══ Available data
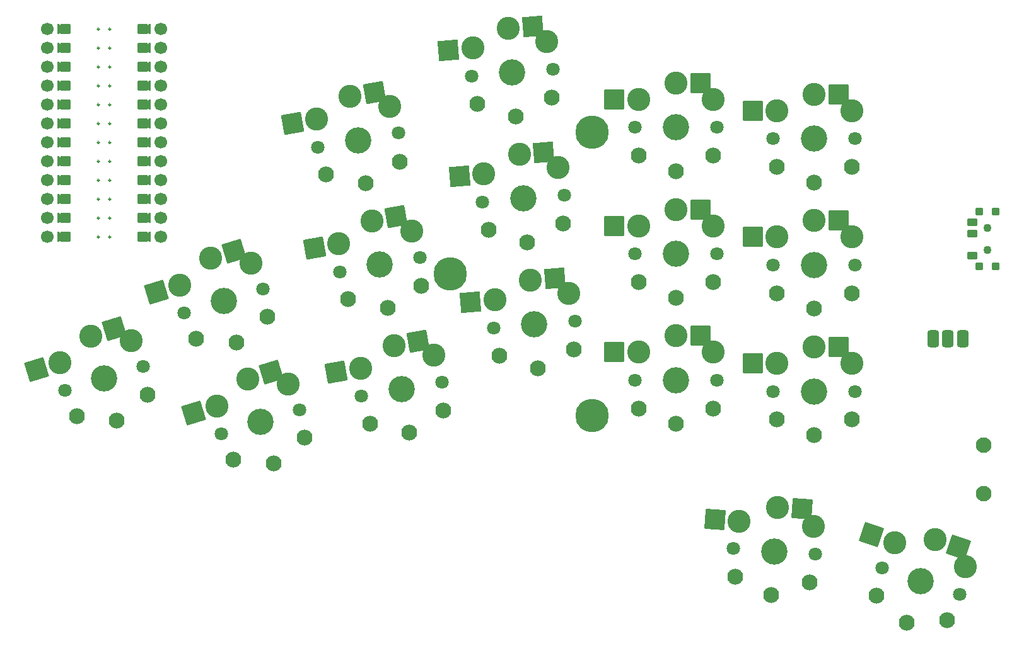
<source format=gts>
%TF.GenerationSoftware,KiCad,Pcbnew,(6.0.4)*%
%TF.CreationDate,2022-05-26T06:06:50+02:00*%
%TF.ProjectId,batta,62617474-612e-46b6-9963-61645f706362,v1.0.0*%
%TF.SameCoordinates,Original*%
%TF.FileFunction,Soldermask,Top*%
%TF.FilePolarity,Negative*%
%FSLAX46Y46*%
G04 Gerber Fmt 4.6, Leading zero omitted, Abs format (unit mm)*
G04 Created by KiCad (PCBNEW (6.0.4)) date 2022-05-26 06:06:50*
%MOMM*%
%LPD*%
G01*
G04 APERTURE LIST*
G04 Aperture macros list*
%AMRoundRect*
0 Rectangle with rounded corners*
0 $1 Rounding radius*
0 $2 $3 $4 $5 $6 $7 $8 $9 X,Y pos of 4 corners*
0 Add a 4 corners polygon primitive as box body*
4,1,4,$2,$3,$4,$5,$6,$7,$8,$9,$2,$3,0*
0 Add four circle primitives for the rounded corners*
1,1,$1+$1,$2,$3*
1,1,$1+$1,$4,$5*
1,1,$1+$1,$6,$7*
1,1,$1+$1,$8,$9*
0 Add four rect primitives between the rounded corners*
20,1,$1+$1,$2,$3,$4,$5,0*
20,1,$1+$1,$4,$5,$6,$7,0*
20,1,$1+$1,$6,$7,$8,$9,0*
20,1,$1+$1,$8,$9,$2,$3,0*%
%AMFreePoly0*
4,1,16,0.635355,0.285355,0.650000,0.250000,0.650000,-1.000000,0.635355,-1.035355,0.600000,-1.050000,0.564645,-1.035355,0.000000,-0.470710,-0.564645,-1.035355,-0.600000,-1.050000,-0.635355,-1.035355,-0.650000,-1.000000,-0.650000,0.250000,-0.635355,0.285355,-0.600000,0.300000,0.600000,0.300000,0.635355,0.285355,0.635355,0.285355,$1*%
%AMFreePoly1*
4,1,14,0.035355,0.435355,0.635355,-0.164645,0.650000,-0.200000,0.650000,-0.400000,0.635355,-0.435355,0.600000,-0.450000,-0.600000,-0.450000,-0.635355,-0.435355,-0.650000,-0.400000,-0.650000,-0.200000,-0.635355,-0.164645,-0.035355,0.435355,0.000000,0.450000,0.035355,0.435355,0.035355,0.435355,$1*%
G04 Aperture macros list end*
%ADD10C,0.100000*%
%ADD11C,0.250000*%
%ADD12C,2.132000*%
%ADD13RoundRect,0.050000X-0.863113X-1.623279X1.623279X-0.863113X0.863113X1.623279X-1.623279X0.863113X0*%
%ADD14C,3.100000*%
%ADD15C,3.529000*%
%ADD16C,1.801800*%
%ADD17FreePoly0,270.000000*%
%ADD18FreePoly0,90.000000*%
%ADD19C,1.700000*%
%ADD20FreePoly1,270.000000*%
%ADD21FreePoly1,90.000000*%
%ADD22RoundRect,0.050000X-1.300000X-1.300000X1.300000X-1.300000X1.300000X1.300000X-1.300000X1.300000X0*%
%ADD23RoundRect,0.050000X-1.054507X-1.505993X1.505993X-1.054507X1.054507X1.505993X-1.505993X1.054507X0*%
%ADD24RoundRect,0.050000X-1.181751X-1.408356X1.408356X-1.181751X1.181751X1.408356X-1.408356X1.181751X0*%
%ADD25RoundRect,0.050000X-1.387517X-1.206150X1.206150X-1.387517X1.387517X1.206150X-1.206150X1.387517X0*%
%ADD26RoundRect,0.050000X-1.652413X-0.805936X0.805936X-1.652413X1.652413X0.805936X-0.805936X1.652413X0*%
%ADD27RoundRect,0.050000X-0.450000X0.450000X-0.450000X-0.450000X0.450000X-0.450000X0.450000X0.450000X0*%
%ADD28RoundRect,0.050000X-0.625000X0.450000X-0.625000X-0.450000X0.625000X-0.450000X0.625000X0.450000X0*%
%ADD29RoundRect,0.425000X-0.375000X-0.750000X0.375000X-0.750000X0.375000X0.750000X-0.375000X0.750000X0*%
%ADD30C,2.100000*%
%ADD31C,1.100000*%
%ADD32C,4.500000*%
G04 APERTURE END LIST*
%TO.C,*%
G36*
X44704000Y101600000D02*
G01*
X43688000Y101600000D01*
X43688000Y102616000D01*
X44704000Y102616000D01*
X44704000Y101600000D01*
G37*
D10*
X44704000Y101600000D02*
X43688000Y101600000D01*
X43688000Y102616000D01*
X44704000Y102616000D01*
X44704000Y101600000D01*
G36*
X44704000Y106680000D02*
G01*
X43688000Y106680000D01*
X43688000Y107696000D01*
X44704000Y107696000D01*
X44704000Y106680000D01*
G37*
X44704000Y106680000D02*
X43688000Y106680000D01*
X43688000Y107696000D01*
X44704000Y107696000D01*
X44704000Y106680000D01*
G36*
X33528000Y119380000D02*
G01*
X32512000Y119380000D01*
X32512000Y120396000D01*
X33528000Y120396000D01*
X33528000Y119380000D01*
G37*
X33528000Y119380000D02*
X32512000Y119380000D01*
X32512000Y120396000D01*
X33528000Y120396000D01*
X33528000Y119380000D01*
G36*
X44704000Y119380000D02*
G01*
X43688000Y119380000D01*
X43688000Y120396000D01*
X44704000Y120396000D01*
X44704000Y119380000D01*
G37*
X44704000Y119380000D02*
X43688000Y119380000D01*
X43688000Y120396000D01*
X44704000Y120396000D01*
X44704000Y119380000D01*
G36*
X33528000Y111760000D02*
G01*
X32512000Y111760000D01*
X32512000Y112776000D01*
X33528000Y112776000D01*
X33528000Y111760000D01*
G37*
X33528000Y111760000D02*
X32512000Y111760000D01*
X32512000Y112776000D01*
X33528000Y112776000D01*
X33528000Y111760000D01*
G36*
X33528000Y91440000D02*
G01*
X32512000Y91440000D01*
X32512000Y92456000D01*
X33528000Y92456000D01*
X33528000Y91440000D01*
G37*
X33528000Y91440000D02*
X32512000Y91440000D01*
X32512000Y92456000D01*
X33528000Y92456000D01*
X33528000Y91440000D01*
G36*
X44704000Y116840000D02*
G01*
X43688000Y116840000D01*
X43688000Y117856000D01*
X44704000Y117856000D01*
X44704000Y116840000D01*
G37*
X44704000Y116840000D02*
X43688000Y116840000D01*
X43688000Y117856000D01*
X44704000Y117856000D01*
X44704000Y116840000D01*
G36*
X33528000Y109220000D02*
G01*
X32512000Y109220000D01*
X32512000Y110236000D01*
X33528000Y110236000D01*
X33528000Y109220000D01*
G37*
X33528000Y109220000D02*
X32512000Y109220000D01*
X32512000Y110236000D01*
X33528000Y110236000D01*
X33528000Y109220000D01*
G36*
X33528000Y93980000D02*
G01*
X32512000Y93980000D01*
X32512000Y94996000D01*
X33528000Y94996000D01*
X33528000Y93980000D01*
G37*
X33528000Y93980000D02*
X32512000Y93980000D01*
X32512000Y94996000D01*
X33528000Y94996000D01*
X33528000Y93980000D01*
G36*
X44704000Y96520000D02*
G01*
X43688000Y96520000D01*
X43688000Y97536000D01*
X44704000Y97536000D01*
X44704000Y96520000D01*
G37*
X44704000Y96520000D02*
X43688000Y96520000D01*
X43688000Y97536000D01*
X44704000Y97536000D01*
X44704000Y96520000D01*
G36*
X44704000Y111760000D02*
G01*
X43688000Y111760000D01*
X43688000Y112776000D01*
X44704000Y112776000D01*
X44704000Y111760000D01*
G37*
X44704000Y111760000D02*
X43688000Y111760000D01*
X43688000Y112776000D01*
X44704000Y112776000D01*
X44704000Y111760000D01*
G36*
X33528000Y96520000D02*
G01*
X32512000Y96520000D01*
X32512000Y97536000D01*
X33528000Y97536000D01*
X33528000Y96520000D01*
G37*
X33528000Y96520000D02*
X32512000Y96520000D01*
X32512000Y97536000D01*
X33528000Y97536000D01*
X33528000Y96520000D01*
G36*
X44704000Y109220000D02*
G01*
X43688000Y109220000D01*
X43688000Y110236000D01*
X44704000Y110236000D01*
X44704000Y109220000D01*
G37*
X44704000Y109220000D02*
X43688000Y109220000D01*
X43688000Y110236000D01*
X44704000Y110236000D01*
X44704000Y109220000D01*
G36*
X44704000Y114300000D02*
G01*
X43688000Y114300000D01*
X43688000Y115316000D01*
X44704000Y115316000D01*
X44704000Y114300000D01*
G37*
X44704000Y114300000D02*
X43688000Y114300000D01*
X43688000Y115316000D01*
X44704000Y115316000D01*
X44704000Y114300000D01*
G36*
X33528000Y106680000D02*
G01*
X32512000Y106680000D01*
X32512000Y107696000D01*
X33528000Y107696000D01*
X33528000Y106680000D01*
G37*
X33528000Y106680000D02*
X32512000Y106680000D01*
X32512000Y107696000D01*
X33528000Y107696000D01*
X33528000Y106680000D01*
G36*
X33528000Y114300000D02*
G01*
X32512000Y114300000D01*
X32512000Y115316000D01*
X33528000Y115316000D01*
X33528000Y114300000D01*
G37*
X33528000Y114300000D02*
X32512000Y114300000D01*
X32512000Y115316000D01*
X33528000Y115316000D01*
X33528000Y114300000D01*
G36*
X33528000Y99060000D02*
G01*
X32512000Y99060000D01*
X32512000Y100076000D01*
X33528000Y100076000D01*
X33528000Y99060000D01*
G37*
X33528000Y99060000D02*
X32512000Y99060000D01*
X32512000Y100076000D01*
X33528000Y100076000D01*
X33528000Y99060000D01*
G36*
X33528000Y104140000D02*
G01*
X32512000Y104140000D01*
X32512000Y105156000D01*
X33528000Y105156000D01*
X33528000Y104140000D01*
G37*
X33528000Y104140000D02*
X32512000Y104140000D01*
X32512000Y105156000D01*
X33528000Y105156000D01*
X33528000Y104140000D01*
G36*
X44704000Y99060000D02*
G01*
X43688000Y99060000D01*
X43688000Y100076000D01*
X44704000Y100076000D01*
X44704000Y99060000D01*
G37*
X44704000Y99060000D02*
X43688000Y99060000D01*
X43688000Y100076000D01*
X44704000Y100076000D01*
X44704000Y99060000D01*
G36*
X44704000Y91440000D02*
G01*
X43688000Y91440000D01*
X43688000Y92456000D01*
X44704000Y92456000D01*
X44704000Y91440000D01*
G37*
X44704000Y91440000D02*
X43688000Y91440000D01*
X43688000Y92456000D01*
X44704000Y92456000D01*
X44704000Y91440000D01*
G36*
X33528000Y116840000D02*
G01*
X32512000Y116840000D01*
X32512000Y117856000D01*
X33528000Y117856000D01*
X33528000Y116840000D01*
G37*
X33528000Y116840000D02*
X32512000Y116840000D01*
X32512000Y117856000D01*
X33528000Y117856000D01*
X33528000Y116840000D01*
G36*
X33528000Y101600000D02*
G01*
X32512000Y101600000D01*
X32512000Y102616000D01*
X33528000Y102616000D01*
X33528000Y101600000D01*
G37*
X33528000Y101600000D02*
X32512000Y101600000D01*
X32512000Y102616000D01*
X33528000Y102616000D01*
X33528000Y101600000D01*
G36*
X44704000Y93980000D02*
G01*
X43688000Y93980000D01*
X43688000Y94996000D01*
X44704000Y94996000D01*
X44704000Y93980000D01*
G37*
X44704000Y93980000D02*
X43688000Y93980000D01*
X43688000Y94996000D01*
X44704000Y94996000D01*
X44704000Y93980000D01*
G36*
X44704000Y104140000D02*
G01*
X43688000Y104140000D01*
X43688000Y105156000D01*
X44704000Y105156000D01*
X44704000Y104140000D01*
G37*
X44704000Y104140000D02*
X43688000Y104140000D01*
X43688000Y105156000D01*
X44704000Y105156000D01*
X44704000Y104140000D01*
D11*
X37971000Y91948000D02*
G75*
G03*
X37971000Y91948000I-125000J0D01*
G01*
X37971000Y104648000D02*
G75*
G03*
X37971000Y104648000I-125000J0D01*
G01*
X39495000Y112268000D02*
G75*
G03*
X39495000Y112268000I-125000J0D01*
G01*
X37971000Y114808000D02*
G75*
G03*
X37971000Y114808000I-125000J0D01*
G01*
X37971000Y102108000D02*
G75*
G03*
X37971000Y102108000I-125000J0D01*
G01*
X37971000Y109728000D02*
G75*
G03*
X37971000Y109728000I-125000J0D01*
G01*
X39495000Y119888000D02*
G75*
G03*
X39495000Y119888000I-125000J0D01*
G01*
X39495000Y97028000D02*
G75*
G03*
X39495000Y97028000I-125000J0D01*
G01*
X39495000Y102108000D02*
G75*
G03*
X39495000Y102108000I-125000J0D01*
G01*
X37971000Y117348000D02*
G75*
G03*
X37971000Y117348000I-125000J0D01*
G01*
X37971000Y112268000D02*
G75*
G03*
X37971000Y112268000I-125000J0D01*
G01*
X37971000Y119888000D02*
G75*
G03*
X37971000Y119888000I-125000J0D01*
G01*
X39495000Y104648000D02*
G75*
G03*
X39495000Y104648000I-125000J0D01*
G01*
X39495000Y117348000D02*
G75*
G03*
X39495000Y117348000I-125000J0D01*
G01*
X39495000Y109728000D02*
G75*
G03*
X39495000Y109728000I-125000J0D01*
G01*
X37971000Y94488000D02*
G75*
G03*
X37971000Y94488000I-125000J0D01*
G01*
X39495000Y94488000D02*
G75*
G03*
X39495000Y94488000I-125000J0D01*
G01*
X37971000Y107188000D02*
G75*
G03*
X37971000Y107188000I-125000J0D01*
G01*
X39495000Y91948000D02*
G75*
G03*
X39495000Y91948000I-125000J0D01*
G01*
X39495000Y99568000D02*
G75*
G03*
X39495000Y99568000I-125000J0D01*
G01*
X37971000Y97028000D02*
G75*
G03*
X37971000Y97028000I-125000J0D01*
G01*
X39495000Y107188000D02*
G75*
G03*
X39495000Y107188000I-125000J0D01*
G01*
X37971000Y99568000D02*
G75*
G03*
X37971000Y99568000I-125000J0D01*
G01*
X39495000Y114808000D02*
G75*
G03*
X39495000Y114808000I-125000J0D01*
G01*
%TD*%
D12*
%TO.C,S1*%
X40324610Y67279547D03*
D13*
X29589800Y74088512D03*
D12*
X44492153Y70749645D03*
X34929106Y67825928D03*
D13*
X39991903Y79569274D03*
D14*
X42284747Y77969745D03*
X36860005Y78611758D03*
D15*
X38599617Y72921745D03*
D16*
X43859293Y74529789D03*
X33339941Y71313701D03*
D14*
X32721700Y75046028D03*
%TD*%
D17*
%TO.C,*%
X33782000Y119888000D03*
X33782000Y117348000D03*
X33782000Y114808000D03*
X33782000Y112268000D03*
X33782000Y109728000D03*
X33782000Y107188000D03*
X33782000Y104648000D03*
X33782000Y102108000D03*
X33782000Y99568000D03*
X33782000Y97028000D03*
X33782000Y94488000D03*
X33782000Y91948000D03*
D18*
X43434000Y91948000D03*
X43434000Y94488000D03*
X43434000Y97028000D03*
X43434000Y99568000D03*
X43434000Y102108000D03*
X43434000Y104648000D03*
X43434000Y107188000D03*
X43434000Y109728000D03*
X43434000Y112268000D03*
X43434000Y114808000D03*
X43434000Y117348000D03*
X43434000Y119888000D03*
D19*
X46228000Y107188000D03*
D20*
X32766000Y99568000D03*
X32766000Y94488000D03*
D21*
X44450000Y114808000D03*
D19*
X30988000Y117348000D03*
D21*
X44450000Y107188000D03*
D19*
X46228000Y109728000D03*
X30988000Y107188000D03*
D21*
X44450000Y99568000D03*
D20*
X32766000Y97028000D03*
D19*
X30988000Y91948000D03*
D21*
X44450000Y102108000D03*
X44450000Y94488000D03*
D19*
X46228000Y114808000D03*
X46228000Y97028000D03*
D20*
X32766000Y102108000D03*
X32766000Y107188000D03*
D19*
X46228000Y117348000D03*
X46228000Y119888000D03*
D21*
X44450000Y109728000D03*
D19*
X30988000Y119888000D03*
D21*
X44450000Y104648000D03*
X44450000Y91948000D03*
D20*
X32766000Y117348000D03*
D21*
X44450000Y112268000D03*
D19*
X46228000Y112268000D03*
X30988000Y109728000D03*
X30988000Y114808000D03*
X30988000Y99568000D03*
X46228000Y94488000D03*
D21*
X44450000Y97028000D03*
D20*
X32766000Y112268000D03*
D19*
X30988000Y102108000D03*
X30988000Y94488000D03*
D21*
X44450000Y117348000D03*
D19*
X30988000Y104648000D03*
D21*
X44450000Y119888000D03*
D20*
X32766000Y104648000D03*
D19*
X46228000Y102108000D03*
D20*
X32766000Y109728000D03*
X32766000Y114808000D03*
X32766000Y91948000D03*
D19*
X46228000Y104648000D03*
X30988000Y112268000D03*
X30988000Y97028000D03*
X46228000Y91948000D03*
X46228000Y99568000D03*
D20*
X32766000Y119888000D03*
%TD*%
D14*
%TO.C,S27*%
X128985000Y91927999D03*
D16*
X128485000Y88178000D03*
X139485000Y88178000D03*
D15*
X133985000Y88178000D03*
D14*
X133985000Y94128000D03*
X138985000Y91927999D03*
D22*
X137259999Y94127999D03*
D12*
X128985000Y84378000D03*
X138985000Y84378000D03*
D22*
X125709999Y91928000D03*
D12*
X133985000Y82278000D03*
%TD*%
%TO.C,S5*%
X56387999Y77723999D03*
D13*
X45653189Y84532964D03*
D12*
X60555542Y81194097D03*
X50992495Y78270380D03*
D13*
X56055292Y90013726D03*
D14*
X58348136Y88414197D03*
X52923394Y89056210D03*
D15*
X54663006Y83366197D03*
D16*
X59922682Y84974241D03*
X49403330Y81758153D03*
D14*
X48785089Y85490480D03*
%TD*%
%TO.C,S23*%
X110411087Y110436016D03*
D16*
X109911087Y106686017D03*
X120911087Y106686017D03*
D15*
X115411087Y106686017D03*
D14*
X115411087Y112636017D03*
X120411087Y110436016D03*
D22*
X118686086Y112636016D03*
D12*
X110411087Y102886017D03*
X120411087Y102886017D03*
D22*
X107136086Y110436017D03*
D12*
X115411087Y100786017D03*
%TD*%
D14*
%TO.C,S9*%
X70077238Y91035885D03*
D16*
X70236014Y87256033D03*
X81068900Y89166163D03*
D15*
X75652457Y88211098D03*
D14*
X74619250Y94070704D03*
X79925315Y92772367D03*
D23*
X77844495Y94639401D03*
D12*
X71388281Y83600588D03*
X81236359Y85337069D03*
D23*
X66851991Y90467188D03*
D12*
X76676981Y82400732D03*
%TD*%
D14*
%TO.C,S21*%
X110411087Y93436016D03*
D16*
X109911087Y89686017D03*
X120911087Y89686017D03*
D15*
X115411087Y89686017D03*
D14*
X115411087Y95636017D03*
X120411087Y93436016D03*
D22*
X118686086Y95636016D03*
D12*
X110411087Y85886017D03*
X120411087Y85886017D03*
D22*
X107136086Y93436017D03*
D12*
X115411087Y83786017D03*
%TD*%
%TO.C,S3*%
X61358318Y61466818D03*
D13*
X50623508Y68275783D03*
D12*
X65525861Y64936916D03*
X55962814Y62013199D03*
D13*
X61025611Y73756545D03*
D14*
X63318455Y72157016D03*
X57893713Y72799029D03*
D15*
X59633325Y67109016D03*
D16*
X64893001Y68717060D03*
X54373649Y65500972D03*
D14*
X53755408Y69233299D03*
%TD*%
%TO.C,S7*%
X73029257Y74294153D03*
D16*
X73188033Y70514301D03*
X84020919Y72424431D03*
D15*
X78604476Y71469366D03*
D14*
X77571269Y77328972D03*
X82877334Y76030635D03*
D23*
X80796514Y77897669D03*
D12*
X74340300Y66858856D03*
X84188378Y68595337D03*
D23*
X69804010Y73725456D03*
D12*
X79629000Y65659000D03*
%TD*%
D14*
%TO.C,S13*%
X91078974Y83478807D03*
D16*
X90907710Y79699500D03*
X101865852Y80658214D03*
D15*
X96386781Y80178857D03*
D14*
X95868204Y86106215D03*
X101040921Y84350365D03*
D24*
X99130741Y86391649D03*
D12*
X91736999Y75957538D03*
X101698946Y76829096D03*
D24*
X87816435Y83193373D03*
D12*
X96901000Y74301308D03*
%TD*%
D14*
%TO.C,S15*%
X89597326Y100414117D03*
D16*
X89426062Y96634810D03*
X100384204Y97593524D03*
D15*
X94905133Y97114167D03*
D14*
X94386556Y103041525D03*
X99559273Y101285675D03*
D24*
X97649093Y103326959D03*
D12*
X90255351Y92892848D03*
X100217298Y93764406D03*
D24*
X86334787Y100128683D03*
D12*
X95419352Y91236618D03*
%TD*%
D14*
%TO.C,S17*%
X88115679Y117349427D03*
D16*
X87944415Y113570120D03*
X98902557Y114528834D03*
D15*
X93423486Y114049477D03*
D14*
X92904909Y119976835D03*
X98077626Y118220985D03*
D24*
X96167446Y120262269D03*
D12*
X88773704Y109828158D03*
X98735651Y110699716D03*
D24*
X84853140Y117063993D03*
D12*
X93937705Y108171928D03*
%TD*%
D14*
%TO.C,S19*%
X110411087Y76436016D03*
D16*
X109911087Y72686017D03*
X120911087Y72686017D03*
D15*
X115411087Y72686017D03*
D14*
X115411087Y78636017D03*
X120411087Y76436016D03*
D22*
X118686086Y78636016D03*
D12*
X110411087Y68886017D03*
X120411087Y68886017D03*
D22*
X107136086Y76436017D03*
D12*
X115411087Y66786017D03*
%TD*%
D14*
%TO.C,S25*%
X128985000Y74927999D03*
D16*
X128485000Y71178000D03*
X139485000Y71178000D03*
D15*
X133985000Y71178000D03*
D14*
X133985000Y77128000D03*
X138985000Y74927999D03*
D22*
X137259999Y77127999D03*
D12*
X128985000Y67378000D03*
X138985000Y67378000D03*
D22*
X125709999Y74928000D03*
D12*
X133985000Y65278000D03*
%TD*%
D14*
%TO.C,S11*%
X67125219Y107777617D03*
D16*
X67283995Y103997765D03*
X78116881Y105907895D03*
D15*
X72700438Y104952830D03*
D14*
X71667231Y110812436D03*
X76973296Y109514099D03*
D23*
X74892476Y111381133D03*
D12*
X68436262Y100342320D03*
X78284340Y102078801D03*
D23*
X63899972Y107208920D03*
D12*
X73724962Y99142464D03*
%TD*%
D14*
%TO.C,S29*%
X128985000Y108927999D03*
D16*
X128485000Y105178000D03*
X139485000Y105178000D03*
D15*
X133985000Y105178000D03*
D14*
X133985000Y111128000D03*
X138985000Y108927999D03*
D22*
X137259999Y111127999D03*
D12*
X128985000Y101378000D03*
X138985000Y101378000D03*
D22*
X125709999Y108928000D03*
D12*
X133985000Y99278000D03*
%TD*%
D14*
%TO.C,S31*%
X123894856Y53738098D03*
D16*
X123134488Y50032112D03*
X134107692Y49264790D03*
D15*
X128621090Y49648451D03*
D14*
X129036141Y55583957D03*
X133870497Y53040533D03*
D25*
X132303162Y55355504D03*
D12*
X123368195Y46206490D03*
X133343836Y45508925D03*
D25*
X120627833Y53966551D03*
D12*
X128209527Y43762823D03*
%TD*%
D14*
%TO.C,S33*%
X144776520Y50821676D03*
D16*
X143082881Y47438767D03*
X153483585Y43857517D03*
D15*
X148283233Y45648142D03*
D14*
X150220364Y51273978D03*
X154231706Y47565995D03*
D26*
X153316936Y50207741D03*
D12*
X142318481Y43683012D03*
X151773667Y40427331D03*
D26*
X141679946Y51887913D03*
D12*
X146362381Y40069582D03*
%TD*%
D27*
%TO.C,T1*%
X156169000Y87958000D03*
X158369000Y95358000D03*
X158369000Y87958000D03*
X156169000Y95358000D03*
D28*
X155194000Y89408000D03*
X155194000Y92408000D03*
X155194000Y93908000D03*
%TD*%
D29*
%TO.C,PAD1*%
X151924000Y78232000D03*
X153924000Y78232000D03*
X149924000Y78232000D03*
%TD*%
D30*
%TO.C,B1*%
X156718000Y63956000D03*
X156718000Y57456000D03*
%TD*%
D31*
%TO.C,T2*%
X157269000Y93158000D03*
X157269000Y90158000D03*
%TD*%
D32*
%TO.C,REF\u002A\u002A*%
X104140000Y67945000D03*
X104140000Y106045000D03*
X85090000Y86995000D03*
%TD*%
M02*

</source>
════
◆ **Activity**:
Apply a filter to the listing above so that only lines with "corners" are kept, and copy those lines.

◆ **Response**:
0 Rectangle with rounded corners*
0 $2 $3 $4 $5 $6 $7 $8 $9 X,Y pos of 4 corners*
0 Add a 4 corners polygon primitive as box body*
0 Add four circle primitives for the rounded corners*
0 Add four rect primitives between the rounded corners*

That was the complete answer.